DIRECTIVE ▸ Reproduce the records from the line containing "name author: Greenm." through the line containing "collection date: 1970-05-30", replacing "locality" with "site" and leaving all else unchanged.
## START EXTRACTED ENTRIES
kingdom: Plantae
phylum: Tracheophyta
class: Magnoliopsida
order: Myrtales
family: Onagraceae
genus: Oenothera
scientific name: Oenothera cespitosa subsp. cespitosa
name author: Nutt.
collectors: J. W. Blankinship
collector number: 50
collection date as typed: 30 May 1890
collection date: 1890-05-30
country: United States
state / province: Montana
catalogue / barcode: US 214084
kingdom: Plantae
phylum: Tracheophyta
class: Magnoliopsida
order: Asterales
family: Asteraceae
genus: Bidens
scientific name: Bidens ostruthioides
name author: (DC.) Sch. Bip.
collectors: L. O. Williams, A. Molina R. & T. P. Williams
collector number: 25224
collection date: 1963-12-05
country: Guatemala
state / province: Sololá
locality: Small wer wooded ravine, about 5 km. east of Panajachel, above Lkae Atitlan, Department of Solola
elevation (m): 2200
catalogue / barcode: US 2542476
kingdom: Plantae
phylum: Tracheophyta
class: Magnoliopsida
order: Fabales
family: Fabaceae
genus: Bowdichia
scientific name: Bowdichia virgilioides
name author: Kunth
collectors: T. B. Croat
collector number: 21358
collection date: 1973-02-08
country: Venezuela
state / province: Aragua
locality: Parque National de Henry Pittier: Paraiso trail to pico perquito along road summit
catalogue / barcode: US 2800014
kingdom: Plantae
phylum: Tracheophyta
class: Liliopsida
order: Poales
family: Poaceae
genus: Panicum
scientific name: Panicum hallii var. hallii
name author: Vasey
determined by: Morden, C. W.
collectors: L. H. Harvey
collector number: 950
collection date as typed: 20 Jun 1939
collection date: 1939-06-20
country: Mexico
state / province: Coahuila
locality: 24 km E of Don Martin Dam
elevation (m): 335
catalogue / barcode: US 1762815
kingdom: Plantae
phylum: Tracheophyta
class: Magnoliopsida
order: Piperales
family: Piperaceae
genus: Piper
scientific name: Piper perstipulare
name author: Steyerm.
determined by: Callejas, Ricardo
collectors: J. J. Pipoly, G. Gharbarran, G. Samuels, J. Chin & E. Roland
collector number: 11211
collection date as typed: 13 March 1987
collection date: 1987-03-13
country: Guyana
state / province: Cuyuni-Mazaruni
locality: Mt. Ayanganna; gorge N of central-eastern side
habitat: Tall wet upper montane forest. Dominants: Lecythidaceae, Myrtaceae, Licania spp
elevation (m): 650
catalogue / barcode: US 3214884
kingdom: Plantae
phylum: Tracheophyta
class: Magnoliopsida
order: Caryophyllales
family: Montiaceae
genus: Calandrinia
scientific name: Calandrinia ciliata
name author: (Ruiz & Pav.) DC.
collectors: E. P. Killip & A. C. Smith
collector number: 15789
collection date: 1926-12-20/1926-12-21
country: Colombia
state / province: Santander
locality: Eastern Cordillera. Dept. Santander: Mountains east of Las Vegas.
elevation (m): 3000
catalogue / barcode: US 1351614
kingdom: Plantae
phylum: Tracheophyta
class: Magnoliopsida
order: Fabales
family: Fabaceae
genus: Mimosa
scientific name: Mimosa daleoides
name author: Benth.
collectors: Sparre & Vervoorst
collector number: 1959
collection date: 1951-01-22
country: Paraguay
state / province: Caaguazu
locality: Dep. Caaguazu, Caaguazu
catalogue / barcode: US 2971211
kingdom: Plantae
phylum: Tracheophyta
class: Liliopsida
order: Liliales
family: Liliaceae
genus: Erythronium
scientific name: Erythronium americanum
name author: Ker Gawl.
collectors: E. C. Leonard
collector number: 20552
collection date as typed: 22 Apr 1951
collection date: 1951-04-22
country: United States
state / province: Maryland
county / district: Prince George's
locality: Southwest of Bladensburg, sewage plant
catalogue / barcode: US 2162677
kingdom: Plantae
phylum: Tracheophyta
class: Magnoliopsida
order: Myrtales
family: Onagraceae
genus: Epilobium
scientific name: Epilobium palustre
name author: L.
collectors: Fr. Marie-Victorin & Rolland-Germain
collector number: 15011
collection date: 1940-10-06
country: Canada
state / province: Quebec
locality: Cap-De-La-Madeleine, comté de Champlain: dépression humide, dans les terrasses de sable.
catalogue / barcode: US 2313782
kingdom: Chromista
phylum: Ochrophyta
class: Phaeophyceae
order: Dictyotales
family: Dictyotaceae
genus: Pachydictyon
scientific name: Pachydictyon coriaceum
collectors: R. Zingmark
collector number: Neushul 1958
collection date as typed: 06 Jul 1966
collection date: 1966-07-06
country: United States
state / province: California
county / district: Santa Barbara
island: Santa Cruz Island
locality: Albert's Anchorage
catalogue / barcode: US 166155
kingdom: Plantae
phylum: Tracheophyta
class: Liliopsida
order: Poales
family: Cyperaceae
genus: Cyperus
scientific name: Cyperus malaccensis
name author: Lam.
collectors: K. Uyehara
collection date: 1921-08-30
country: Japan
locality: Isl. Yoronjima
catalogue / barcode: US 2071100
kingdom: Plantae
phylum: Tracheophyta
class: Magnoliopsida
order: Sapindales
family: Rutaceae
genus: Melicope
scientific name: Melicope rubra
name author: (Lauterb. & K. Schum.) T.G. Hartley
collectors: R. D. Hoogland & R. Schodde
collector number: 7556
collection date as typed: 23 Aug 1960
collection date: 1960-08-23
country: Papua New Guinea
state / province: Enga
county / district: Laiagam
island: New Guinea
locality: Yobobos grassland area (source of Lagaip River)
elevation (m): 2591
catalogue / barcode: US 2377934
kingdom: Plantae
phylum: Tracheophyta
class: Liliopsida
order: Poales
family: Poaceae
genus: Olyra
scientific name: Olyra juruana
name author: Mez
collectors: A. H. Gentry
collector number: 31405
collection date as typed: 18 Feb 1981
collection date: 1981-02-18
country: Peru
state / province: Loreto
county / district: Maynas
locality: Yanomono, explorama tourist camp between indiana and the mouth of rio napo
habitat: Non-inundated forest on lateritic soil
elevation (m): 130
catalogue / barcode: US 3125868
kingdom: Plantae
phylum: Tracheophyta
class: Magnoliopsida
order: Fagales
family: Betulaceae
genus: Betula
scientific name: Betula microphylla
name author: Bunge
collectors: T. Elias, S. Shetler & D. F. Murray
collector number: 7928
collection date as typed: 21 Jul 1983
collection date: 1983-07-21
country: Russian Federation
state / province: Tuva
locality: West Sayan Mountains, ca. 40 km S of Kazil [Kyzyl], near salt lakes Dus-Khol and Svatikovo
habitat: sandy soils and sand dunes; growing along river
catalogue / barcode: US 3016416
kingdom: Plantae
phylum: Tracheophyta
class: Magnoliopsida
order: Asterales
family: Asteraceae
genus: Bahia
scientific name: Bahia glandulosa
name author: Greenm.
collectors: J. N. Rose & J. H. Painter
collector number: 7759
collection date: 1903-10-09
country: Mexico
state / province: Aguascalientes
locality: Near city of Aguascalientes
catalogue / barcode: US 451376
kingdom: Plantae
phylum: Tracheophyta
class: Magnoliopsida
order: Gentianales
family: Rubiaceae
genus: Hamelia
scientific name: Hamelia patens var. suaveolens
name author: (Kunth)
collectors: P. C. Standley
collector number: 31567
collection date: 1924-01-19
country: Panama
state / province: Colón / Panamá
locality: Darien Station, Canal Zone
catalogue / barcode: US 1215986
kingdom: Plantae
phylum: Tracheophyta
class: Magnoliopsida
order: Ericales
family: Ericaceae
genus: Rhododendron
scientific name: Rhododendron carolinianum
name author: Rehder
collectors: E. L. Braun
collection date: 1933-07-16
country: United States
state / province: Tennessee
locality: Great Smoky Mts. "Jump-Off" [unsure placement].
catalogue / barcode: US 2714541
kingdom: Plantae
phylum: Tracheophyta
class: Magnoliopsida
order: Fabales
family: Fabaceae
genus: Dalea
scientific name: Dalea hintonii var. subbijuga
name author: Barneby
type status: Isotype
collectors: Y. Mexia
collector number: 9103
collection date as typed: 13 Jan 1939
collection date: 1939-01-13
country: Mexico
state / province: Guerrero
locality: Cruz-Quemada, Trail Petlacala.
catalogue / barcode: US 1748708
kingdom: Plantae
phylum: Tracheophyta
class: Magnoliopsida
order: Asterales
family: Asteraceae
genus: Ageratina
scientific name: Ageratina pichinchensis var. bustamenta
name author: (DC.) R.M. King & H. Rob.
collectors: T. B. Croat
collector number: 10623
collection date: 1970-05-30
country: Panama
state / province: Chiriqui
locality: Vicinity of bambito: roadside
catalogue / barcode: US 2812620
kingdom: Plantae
## END EXTRACTED ENTRIES
SOLVED PROBLEM ▸
name author: Greenm.
collectors: J. N. Rose & J. H. Painter
collector number: 7759
collection date: 1903-10-09
country: Mexico
state / province: Aguascalientes
site: Near city of Aguascalientes
catalogue / barcode: US 451376
kingdom: Plantae
phylum: Tracheophyta
class: Magnoliopsida
order: Gentianales
family: Rubiaceae
genus: Hamelia
scientific name: Hamelia patens var. suaveolens
name author: (Kunth)
collectors: P. C. Standley
collector number: 31567
collection date: 1924-01-19
country: Panama
state / province: Colón / Panamá
site: Darien Station, Canal Zone
catalogue / barcode: US 1215986
kingdom: Plantae
phylum: Tracheophyta
class: Magnoliopsida
order: Ericales
family: Ericaceae
genus: Rhododendron
scientific name: Rhododendron carolinianum
name author: Rehder
collectors: E. L. Braun
collection date: 1933-07-16
country: United States
state / province: Tennessee
site: Great Smoky Mts. "Jump-Off" [unsure placement].
catalogue / barcode: US 2714541
kingdom: Plantae
phylum: Tracheophyta
class: Magnoliopsida
order: Fabales
family: Fabaceae
genus: Dalea
scientific name: Dalea hintonii var. subbijuga
name author: Barneby
type status: Isotype
collectors: Y. Mexia
collector number: 9103
collection date as typed: 13 Jan 1939
collection date: 1939-01-13
country: Mexico
state / province: Guerrero
site: Cruz-Quemada, Trail Petlacala.
catalogue / barcode: US 1748708
kingdom: Plantae
phylum: Tracheophyta
class: Magnoliopsida
order: Asterales
family: Asteraceae
genus: Ageratina
scientific name: Ageratina pichinchensis var. bustamenta
name author: (DC.) R.M. King & H. Rob.
collectors: T. B. Croat
collector number: 10623
collection date: 1970-05-30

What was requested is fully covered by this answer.